• [SUPPLIED RECORDS]:
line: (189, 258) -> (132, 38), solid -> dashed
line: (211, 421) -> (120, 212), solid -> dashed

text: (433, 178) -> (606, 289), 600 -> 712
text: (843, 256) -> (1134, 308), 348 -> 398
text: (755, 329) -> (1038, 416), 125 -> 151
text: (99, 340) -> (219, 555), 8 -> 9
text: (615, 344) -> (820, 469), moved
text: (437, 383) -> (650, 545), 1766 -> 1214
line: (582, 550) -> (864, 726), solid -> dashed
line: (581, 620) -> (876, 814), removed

...

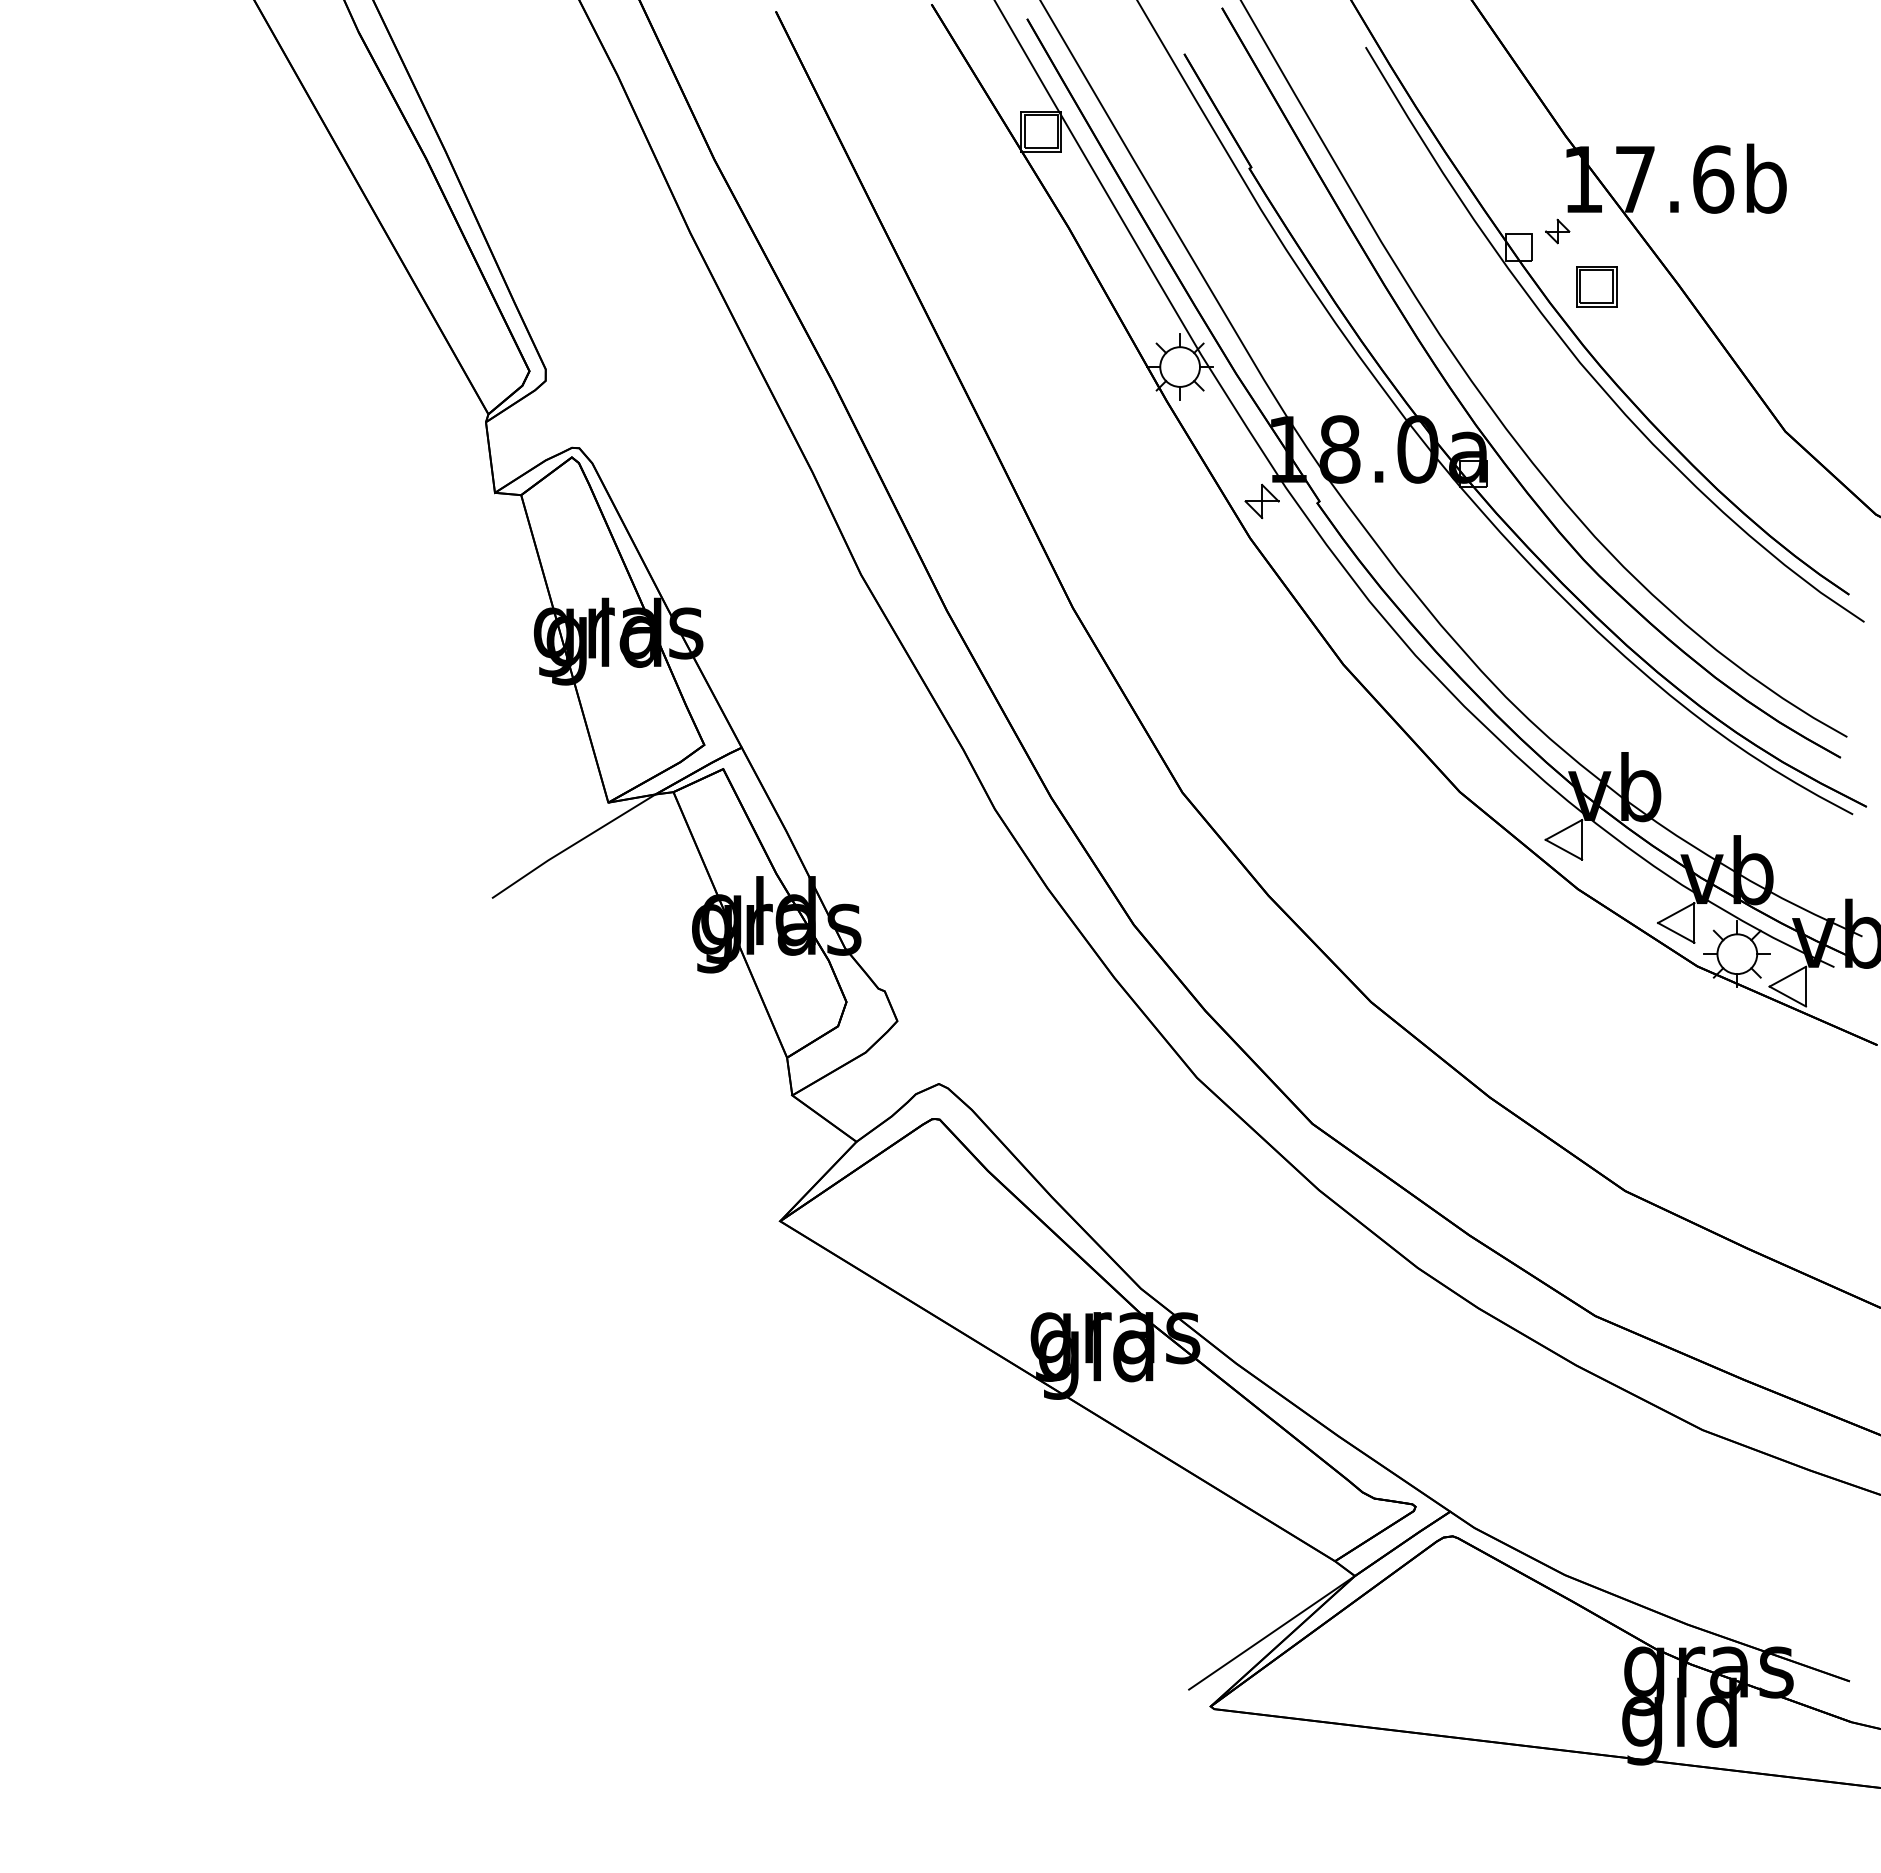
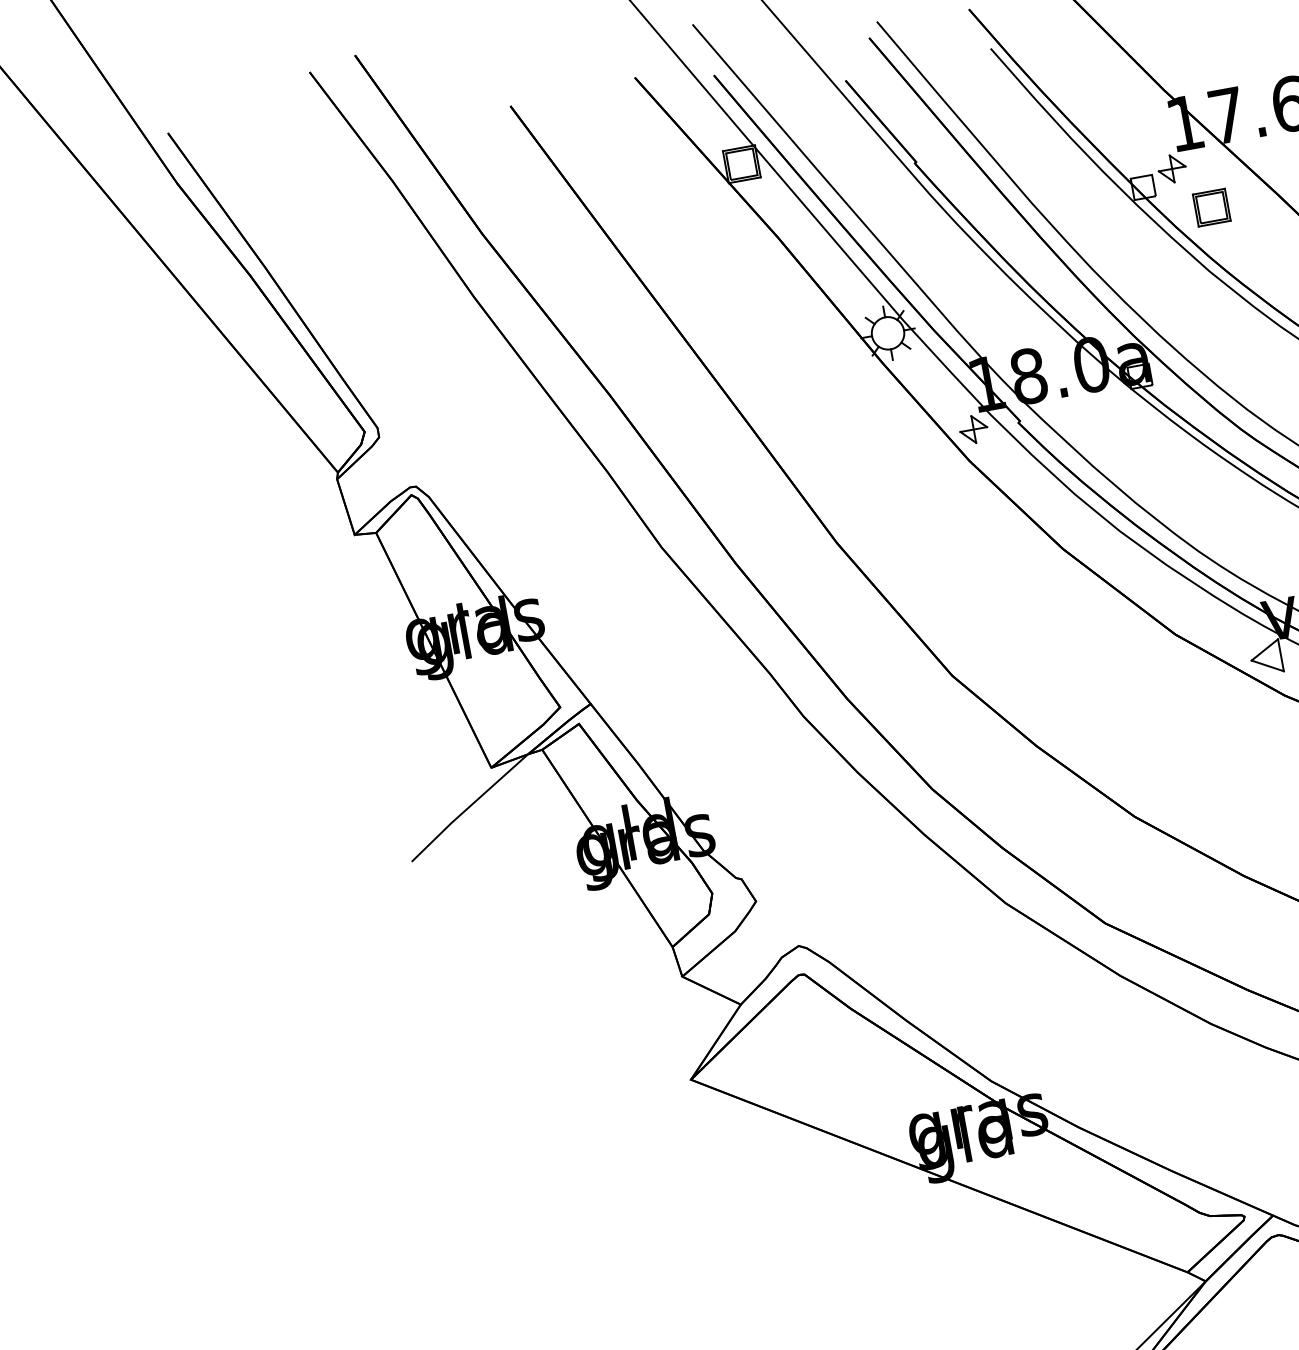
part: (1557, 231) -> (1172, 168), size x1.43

* * *

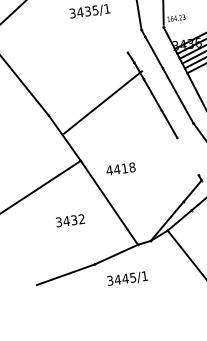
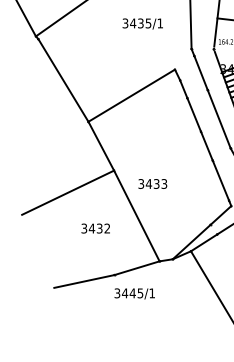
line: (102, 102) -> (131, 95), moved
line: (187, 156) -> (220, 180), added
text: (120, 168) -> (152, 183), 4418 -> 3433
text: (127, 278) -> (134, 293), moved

• [EXERCISE DETAILS]:
Repeat, character for character, the lines of the material above from the line with "line: (102, 102) -> (131, 95), moved" through the line with "text: (127, 278) -> (134, 293), moved".

• [RESPONSE BOX]:
line: (102, 102) -> (131, 95), moved
line: (187, 156) -> (220, 180), added
text: (120, 168) -> (152, 183), 4418 -> 3433
text: (127, 278) -> (134, 293), moved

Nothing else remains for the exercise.